I also find all this rich from someone who worked in the Bank for a long time and I believe should have used much better judgement- also Michael has repeated denigrated the work of colleagues that he worked alongside for many years and I believe also he has been reckless in his criticism . I believe many of the points he makes are misplaced and can readily be countered by a competent economist.
Some of this was familiar ground (see his brief letter below), but much was not. The suggestion that I – or presumably others – should not have written about the matter while his investigation was underway almost beggars belief. His internal inquiry about a possible failure of internal process is not exactly on a par with a matter that might be sub judice because it is being dealt with in a court of law. This is a (potential and actual) systems breach in high profile powerful public agency.
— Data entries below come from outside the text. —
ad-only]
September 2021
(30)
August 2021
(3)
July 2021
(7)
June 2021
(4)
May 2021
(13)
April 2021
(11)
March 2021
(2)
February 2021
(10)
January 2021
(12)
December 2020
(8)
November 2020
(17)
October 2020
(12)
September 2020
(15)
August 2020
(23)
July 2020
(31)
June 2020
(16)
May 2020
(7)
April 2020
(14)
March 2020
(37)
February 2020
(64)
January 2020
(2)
Unfortunately, the Governor seems to have allowed his judgement on the specifics of the (possible) leak issue to have become clouded by his irritation at the scrutiny and challenges that I have posed to the Bank, and him in particular, over the previous year or so. And the substance of his point seems wrong – I have tried to be very careful, when being critical, to focus responsibility on the Governor (as the law does) and his senior managers, and not on the many able staff who work in the organisation. I’m quite relaxed about the idea that the Governor will often disagree with my points of view – that is hardly surprising, and not really that different than it was when I was inside the organisation – and, yes, reasonable people (including some other “competent economists”) will differ on many of these issues. But none of that is, or should be, germane to the specific issue of the leak that (a) occurred on his watch, and (b) would not have come to light without my help.
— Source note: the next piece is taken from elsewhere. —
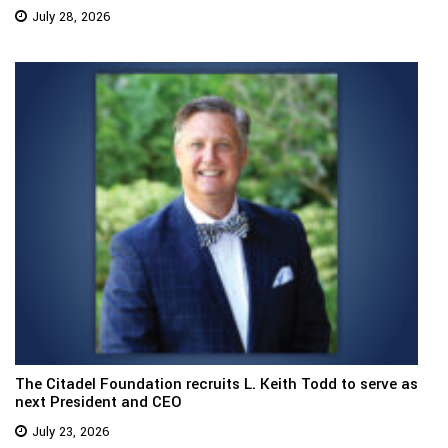
July 28, 2026
The Citadel Foundation recruits L. Keith Todd to serve as
next President and CEO
July 23, 2026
Since I was interested in lowering the temperature on the personal aspects of this, I approached a friend of mine who is on the Board seeking some sense from him as to why the Governor’s stance towards me on this issue was reasonable. Perhaps he was in an awkward position, but I was largely fobbed off with a “circle the wagons in defence of the Governor” attitude. And so I wrote to the Governor, copied to the Board.
That letter is here.
The Governor’s very brief response is here.
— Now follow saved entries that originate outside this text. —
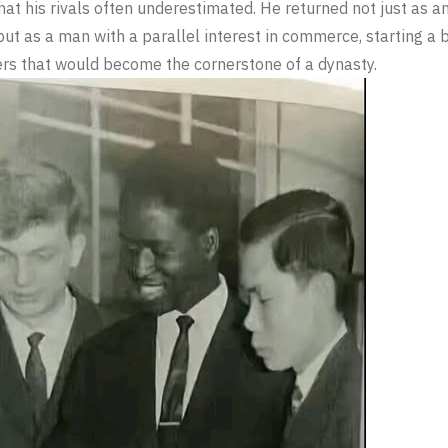
hat his rivals often underestimated. He returned not just as a
but as a man with a parallel interest in commerce, starting a b
rs that would become the cornerstone of a dynasty.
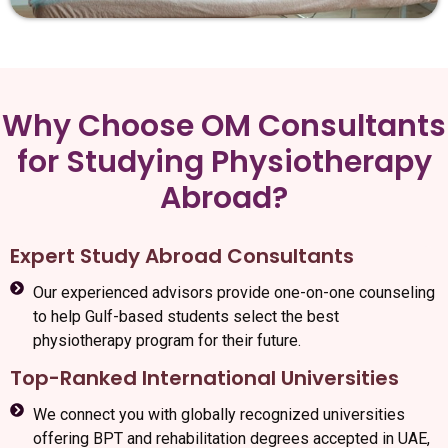
Why Choose OM Consultants
for Studying Physiotherapy
Abroad?
Expert Study Abroad Consultants
Our experienced advisors provide one-on-one counseling
to help Gulf-based students select the best
physiotherapy program for their future.
Top-Ranked International Universities
We connect you with globally recognized universities
offering BPT and rehabilitation degrees accepted in UAE,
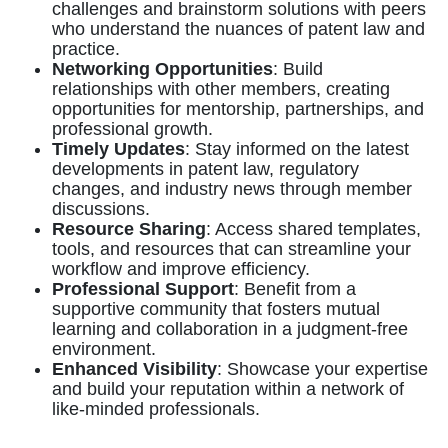
challenges and brainstorm solutions with peers
who understand the nuances of patent law and
practice.
Networking Opportunities
: Build
relationships with other members, creating
opportunities for mentorship, partnerships, and
professional growth.
Timely Updates
: Stay informed on the latest
developments in patent law, regulatory
changes, and industry news through member
discussions.
Resource Sharing
: Access shared templates,
tools, and resources that can streamline your
workflow and improve efficiency.
Professional Support
: Benefit from a
supportive community that fosters mutual
learning and collaboration in a judgment-free
environment.
Enhanced Visibility
: Showcase your expertise
and build your reputation within a network of
like-minded professionals.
The final email in the set of documents that the Bank released is an email from the Governor to his senior colleagues and the Board chair, forwarding them a copy of the letter, with the terse observation “I find this letter quite extraordinary”.
Some readers will get to the end of all this and perhaps still think the issue at stake is that I should have got in touch with the Bank a little earlier than I did on 10 March. A few commenters on earlier posts have argued that.
Contrary to the sense that pervades many of these emails among Reserve Bank senior managers and Board members, I owed the Reserve Bank nothing. But I do feel some sense of residual loyalty to the organisation and so I did what I reasonably could, in a way that directly helped them uncover a serious leak (and subsequently amend their own procedures). If anyone reading these emails thinks that, in my shoes, they’d have rushed to tell the Bank earlier, at risk of being scoffed at and ridiculed had the Bank not in fact been cutting that morning, well all I can say is that they have a thicker skin than I do. Bascand and Wheeler would no doubt have been poised with some barbed turn of phrase about “there goes Michael again”, ready to tell others the story the next time I ran a post they disliked.
At one level, the attitudes in these emails don’t surprise me greatly – although perhaps I’m a little surprised that despite the OIA and the Privacy Act they wrote these things down. And I’m a little relieved that none of them are from my own two previous bosses. I don’t think they reflect well on the Bank, or its Board, but that is also something for others to judge.